= Zombie liberalism =

Political phrase

Zombie liberalism, or zombie neoliberalism, is a pejorative phrase used in left-wing politics to describe the current state of liberalism in general and neoliberalism in particular. According to users of the phrase, liberalism is like a zombie, in that it has "died", but "keeps stumbling on."

== Usage ==
The phrase "zombie liberalism" was used in a 2011 article in The Washington Post to describe liberalism as "half-dead, half-alive", citing examples of American liberalism's successes (such as the expansion of same-sex marriage in the United States) and failures (such as a rise in income inequality in the United States) in recent years. That same year, the phrase (as well as the similar phrase "the zombie of neoliberalism") was used in an article of The Guardian that described it as such: "Neoliberalism no longer 'makes sense', but its logic keeps stumbling on, without conscious direction, like a zombie: ugly, persistent and dangerous." The article goes on to describe the News International phone hacking scandal and other scandals as "symptoms not of renewal but rather of neoliberalism's zombie status. The scandals represent the zombie's body decomposing even as it continues its habitual operation."

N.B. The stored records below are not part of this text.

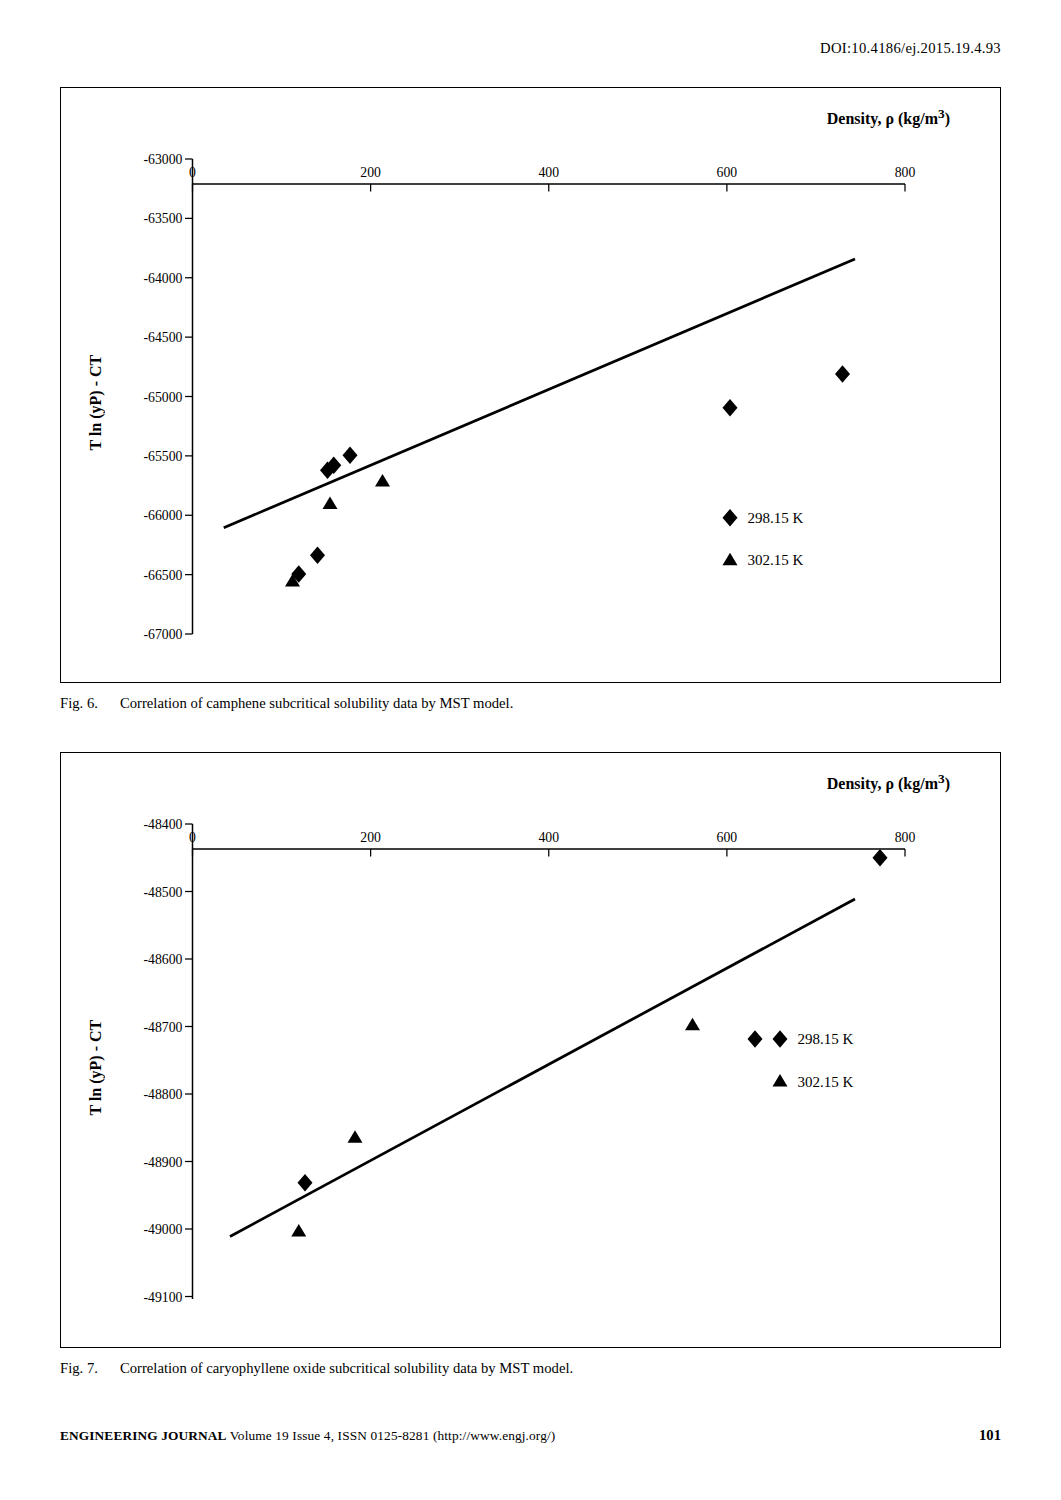DOI:10.4186/ej.2015.19.4.93
Density, ρ (kg/m3)
T ln (yP) - CT
-63000 -63500 -64000 -64500 -65000 -65500 -66000 -66500 -67000 0 200 400 600 800 298.15 K 302.15 K
Fig. 6. Correlation of camphene subcritical solubility data by MST model.
Density, ρ (kg/m3)
T ln (yP) - CT
-48400 -48500 -48600 -48700 -48800 -48900 -49000 -49100 0 200 400 600 800 298.15 K 302.15 K
Fig. 7. Correlation of caryophyllene oxide subcritical solubility data by MST model.
ENGINEERING JOURNAL Volume 19 Issue 4, ISSN 0125-8281 (http://www.engj.org/)
101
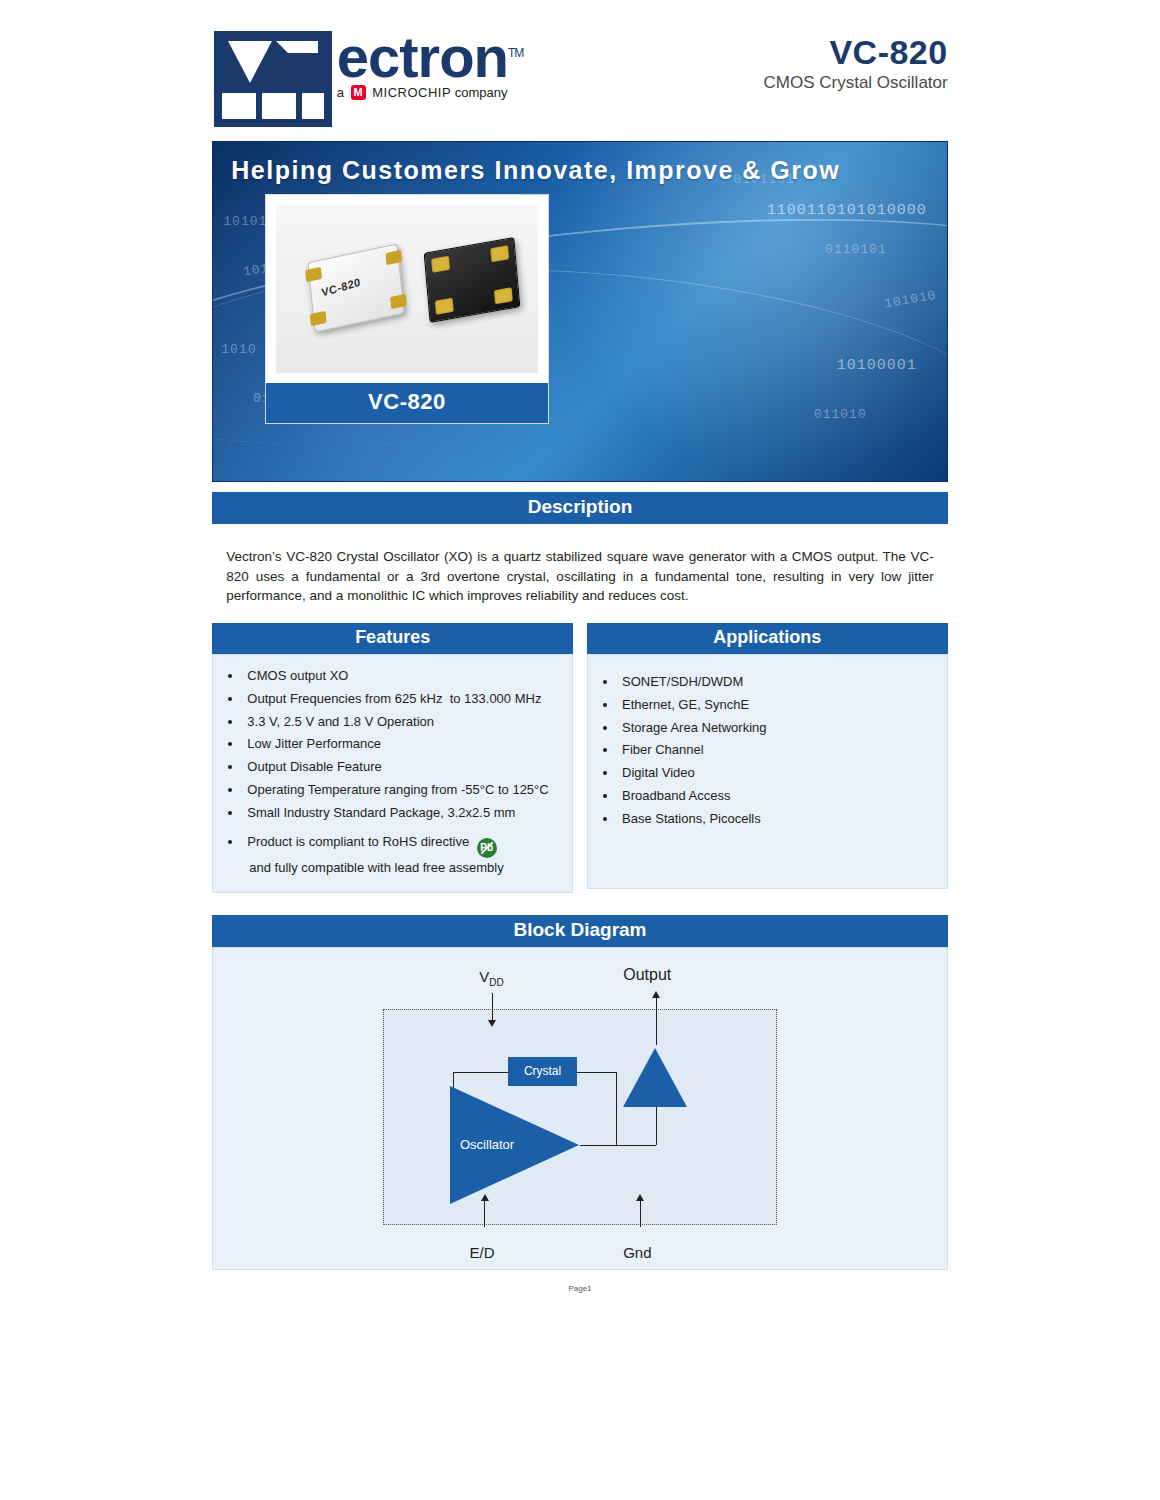ectronTM
a MICROCHIP company
VC-820
CMOS Crystal Oscillator
Helping Customers Innovate, Improve & Grow
10101
1010
1010
0101
1100110101010000
0110101
101010
10100001
011010
0101101
VC-820
VC-820
Description
Vectron’s VC-820 Crystal Oscillator (XO) is a quartz stabilized square wave generator with a CMOS output. The VC-820 uses a fundamental or a 3rd overtone crystal, oscillating in a fundamental tone, resulting in very low jitter performance, and a monolithic IC which improves reliability and reduces cost.
Features
CMOS output XO
Output Frequencies from 625 kHz to 133.000 MHz
3.3 V, 2.5 V and 1.8 V Operation
Low Jitter Performance
Output Disable Feature
Operating Temperature ranging from -55°C to 125°C
Small Industry Standard Package, 3.2x2.5 mm
Product is compliant to RoHS directive Pb and fully compatible with lead free assembly
Applications
SONET/SDH/DWDM
Ethernet, GE, SynchE
Storage Area Networking
Fiber Channel
Digital Video
Broadband Access
Base Stations, Picocells
Block Diagram
VDD
Output
E/D
Gnd
Crystal
Oscillator
Page1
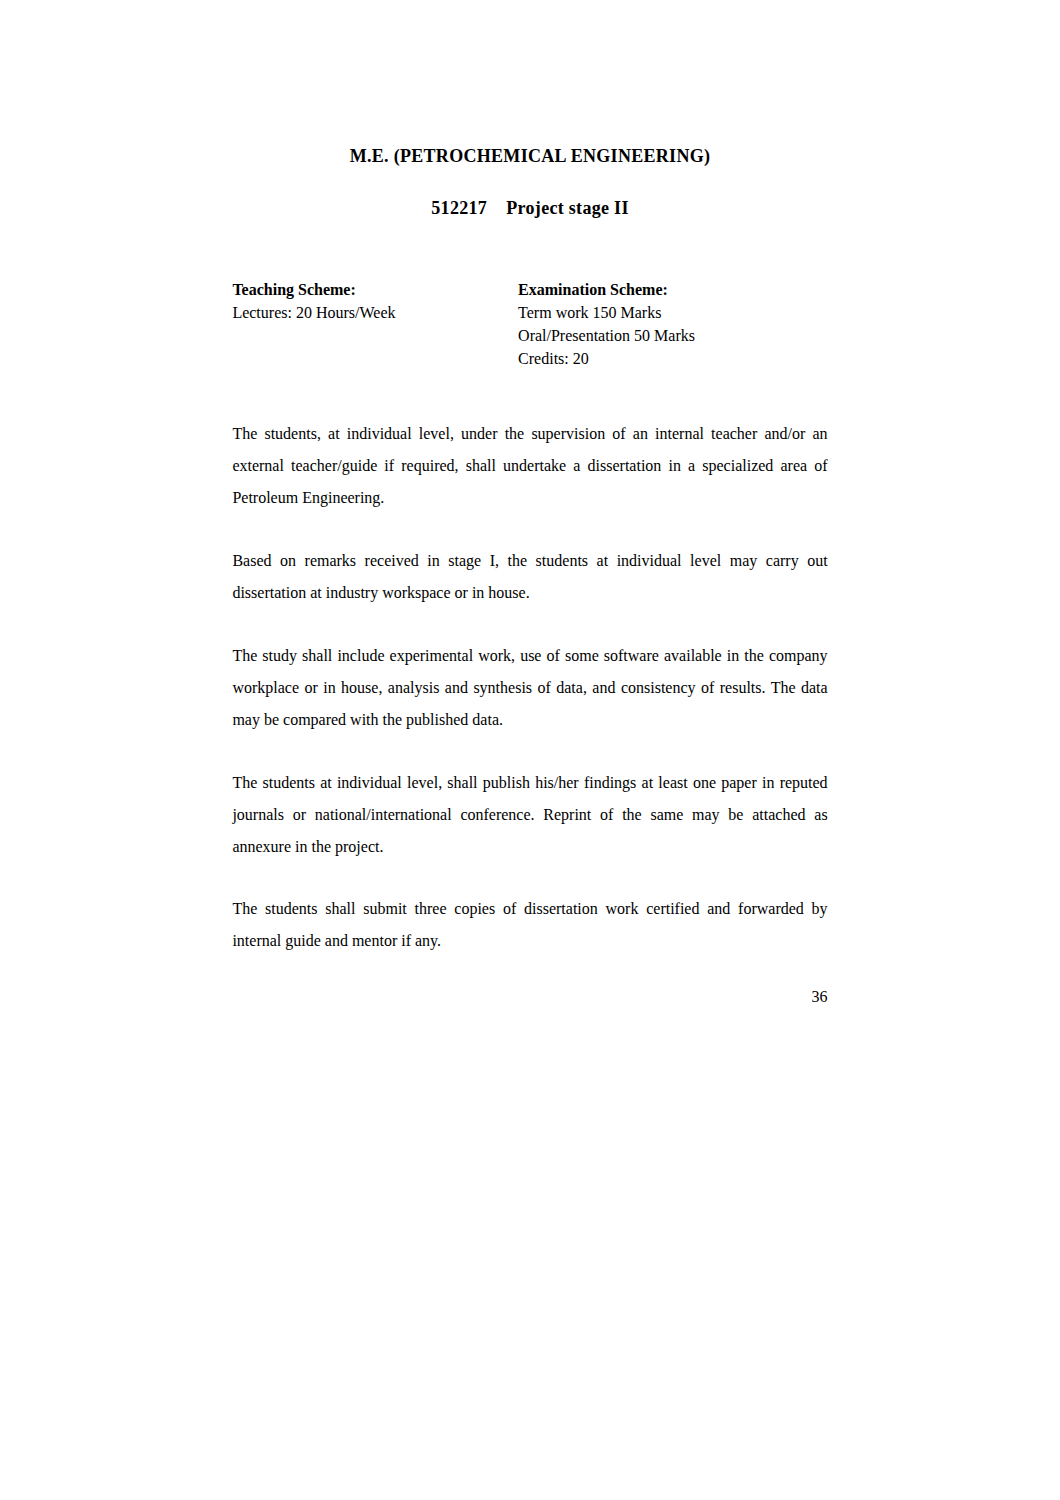M.E. (PETROCHEMICAL ENGINEERING)
512217 Project stage II
| Teaching Scheme: Lectures: 20 Hours/Week | Examination Scheme: Term work 150 Marks Oral/Presentation 50 Marks Credits: 20 |
The students, at individual level, under the supervision of an internal teacher and/or an external teacher/guide if required, shall undertake a dissertation in a specialized area of Petroleum Engineering.
Based on remarks received in stage I, the students at individual level may carry out dissertation at industry workspace or in house.
The study shall include experimental work, use of some software available in the company workplace or in house, analysis and synthesis of data, and consistency of results. The data may be compared with the published data.
The students at individual level, shall publish his/her findings at least one paper in reputed journals or national/international conference. Reprint of the same may be attached as annexure in the project.
The students shall submit three copies of dissertation work certified and forwarded by internal guide and mentor if any.
36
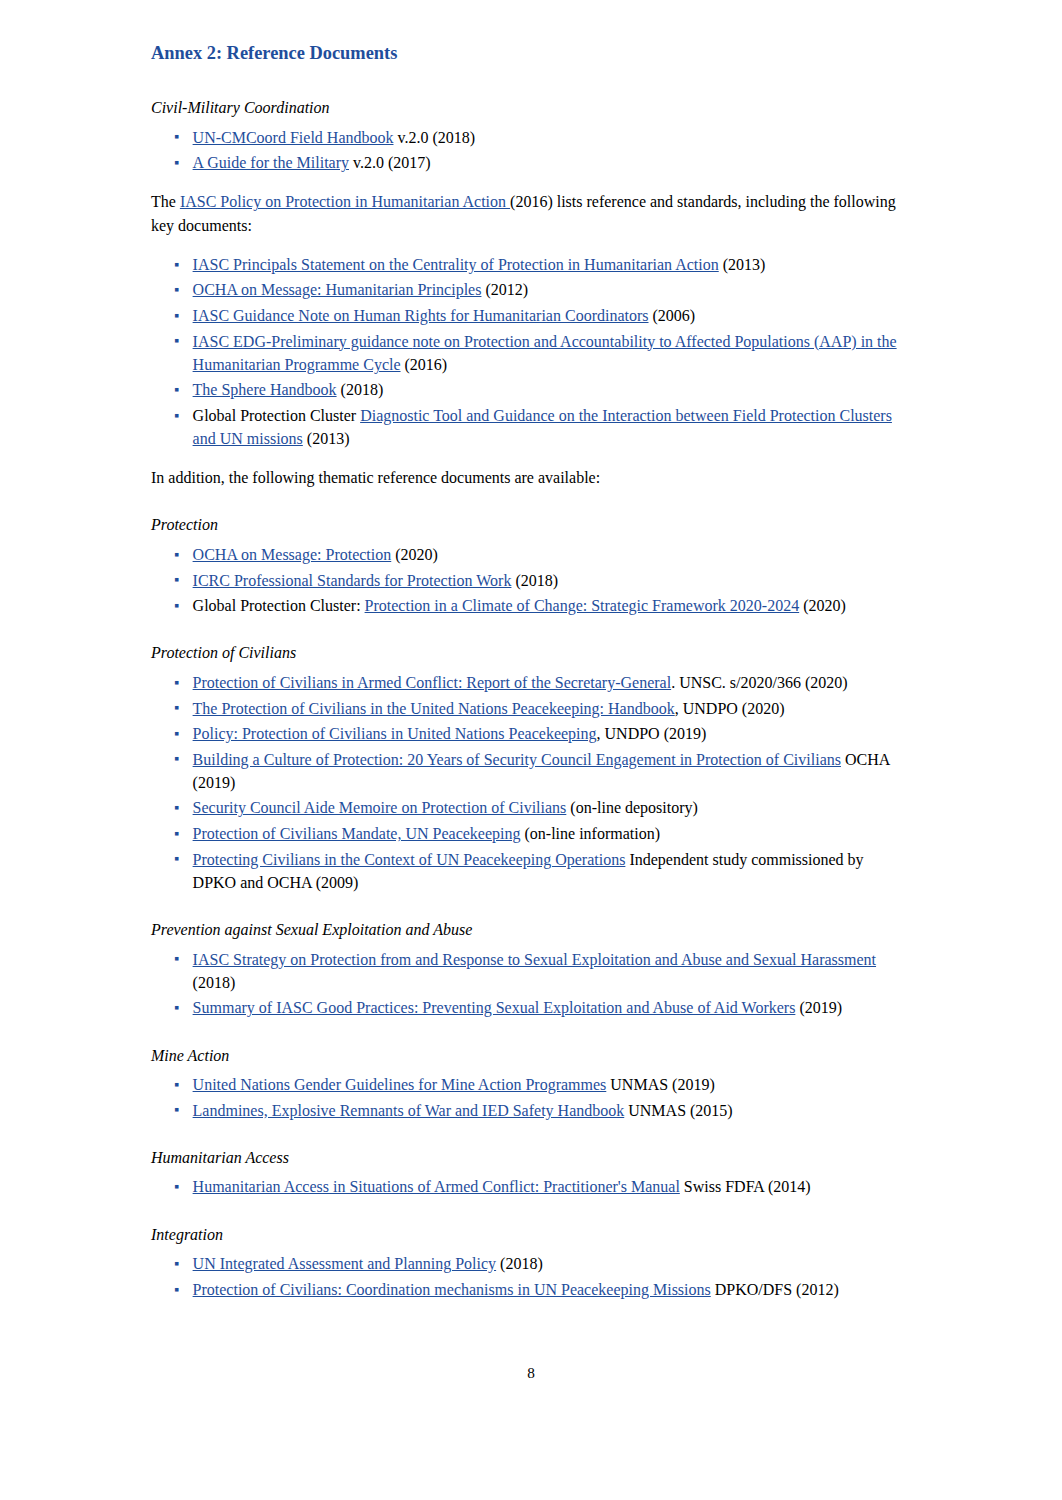Annex 2: Reference Documents
Civil-Military Coordination
UN-CMCoord Field Handbook v.2.0 (2018)
A Guide for the Military v.2.0 (2017)
The IASC Policy on Protection in Humanitarian Action (2016) lists reference and standards, including the following key documents:
IASC Principals Statement on the Centrality of Protection in Humanitarian Action (2013)
OCHA on Message: Humanitarian Principles (2012)
IASC Guidance Note on Human Rights for Humanitarian Coordinators (2006)
IASC EDG-Preliminary guidance note on Protection and Accountability to Affected Populations (AAP) in the Humanitarian Programme Cycle (2016)
The Sphere Handbook (2018)
Global Protection Cluster Diagnostic Tool and Guidance on the Interaction between Field Protection Clusters and UN missions (2013)
In addition, the following thematic reference documents are available:
Protection
OCHA on Message: Protection (2020)
ICRC Professional Standards for Protection Work (2018)
Global Protection Cluster: Protection in a Climate of Change: Strategic Framework 2020-2024 (2020)
Protection of Civilians
Protection of Civilians in Armed Conflict: Report of the Secretary-General. UNSC. s/2020/366 (2020)
The Protection of Civilians in the United Nations Peacekeeping: Handbook, UNDPO (2020)
Policy: Protection of Civilians in United Nations Peacekeeping, UNDPO (2019)
Building a Culture of Protection: 20 Years of Security Council Engagement in Protection of Civilians OCHA (2019)
Security Council Aide Memoire on Protection of Civilians (on-line depository)
Protection of Civilians Mandate, UN Peacekeeping (on-line information)
Protecting Civilians in the Context of UN Peacekeeping Operations Independent study commissioned by DPKO and OCHA (2009)
Prevention against Sexual Exploitation and Abuse
IASC Strategy on Protection from and Response to Sexual Exploitation and Abuse and Sexual Harassment (2018)
Summary of IASC Good Practices: Preventing Sexual Exploitation and Abuse of Aid Workers (2019)
Mine Action
United Nations Gender Guidelines for Mine Action Programmes UNMAS (2019)
Landmines, Explosive Remnants of War and IED Safety Handbook UNMAS (2015)
Humanitarian Access
Humanitarian Access in Situations of Armed Conflict: Practitioner's Manual Swiss FDFA (2014)
Integration
UN Integrated Assessment and Planning Policy (2018)
Protection of Civilians: Coordination mechanisms in UN Peacekeeping Missions DPKO/DFS (2012)
8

In a 2016 article published in the progressive news website Common Dreams, British political activist George Monbiot called neoliberalism "The 'Zombie Doctrine' at the Root of All Our Problems" and elaborates that "when neoliberalism fell apart in 2008 there was … nothing. This is why the zombie walks. The left and centre have produced no new general framework of economic thought for 80 years." A 2017 article in Dissent published after the 2016 United States presidential election argued that Hillary Clinton's loss and the election of Donald Trump as part of neoliberalism's "collapse" and its "zombie existence now as an ideology and political project discredited but not displaced." A 2020 article in the New Statesman argues that the fate of the "liberal order" is "a kind of sustainable decadence, a zombie existence punctuated by periods of temporary crisis and alarm that continues indefinitely because all of its plausible rivals and inheritors have too many challenges and weaknesses of their own to effectively exploit its incompetence, torpor and stagnation."